Mr Louis Singer, fils d'Alexandre, est actuellement propriétaire du domaine qui comprend environ un millier d'hectares dont 400 hectares de bois pour la chasse. Il y a réalisé de grands travaux en 1897. Il a fait combler les fossés, installer les eaux, dessiner le parc (environ dix hectares), restaurer l'ancienne façade, construire sur la façade opposée deux ailes en retour et établir une terrasse.
L'Eglise, avec une nef et un transept, a son choeur flanqué de deux latéraux qui seuls ont des piliers. Ces piliers circulaires, isolés, sont, comme la voûte à nervures aigües et à clefs, du XVème siècle. A droite et à gauche de l'entrée sont deux piliers anciens. L'Eglise a été construite en 1749 et restaurée en 1879. Cette date de 1749, inscrite à l'église, est faite pour surprendre parce que la nef est consolidée par des contreforts rectangulaires du XIIIème siècle. D'autre part, on lit la date de 1300 sur la sépulture d'un curé : "Ici gît..." jadis curé de Neufmoutier, qui trépassa l'an MCCC., le dimanche." Sa pierre est couchée dans le bas-côté gauche. Elle indique qu'en 1300 il y avait une église à Neufmoutiers. On y voit au surplus un ancien maître d'hôtel du temps de Louis XIII. La nef est voutée en berceau jusqu'à l'abside qui se termine en dôme.
En dehors des pierres tumulaires dont nous avons déjà parlé, il en existe d'autres de très intéressantes : l'une de messire Jules de Gravel, seigneur de Marly, près Metz, conseiller du roi, son envoyé extraordinaire en Suisse, décédé en 1726, fils de Robert de Gravel, ambassadeur en Suisse, mort à Soleure en 1684 ; une autre d'un conseiller du roi (1732) ; une troisième d'une femme aux mains jointes portant un blason détérioré) ; une inscription d'une bienfaiteur de l'église : François-Antoine Caron (1763-1835).
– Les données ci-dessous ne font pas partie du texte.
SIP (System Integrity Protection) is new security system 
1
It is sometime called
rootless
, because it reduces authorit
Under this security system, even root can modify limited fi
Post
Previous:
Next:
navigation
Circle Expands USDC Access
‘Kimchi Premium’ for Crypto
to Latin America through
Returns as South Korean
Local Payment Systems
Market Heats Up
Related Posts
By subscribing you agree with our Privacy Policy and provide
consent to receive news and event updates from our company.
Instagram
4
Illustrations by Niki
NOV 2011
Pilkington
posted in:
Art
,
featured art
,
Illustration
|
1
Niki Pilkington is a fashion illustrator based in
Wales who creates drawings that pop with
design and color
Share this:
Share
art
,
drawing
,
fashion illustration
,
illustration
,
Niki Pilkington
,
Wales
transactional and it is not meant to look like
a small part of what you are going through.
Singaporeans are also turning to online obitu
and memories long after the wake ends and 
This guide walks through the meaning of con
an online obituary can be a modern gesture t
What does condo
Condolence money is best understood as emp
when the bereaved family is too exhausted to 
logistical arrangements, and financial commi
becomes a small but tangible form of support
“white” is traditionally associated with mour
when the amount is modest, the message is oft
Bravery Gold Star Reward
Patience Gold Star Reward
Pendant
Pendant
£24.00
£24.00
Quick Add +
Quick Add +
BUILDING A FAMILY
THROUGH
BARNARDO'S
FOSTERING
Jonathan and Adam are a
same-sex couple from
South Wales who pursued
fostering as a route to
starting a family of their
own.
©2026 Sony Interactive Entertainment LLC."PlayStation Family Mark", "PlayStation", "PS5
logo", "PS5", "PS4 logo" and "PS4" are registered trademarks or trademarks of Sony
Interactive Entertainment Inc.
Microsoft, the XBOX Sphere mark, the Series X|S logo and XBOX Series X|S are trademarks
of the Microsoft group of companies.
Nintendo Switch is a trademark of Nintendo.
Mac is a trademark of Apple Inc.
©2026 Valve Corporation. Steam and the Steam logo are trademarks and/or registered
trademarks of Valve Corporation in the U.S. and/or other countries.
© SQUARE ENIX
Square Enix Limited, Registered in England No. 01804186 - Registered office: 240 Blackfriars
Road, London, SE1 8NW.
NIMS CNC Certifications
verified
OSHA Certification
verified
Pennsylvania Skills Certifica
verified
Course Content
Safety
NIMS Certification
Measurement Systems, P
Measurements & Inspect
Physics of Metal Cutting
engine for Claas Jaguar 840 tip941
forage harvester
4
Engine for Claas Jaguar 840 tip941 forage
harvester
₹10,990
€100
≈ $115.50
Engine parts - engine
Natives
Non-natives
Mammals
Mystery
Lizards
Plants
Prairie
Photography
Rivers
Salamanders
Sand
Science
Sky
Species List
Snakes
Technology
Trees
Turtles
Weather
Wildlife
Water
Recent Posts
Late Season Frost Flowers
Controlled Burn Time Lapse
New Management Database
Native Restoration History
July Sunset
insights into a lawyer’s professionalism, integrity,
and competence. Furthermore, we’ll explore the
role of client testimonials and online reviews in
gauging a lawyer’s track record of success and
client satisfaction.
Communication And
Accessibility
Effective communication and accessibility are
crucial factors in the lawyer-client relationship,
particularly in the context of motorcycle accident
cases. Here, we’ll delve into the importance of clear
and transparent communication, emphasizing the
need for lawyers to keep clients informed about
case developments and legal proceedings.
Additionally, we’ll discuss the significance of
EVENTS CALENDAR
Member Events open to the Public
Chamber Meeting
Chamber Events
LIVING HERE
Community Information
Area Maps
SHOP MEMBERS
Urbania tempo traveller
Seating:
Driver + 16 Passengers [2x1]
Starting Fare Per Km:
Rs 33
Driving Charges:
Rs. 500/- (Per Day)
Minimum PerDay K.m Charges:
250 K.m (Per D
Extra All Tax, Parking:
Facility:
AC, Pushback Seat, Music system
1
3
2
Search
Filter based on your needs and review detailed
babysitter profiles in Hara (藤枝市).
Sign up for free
Enfin à noter à gauche de la chapelle, sur un coeur en marbre blanc, une inscription relative à E.C.L. de Coucy, comtesse de Clermont, qui a son coeur dans une niche où est un coffret en bois. Une épitaphe latine y a été apposée par son mari Joseph-Claude de Clermont-Saint-Jean. Au-dessous sont les armes : partie d'argent à deux croix de sable en sautoir, partie d'argent à bande d'hermine.